> _Exercise description_
Your job is to return each record exactly, minus any pictures.

> _Transcribed page contents_
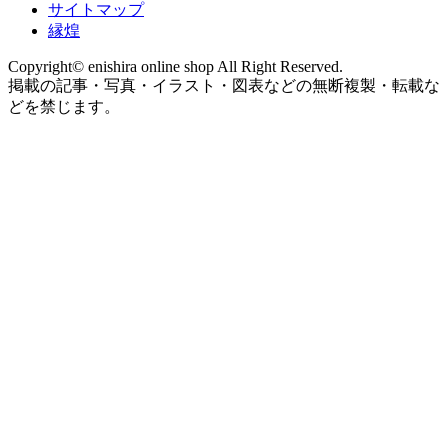
サイトマップ
縁煌
Copyright© enishira online shop All Right Reserved.
掲載の記事・写真・イラスト・図表などの無断複製・転載な
どを禁じます。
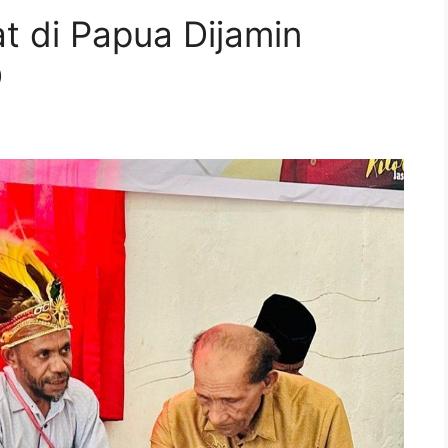
t di Papua Dijamin
D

> _Answer to this problem_
サイトマップ
縁煌
Copyright© enishira online shop All Right Reserved.
掲載の記事・写真・イラスト・図表などの無断複製・転載な
どを禁じます。
t di Papua Dijamin
D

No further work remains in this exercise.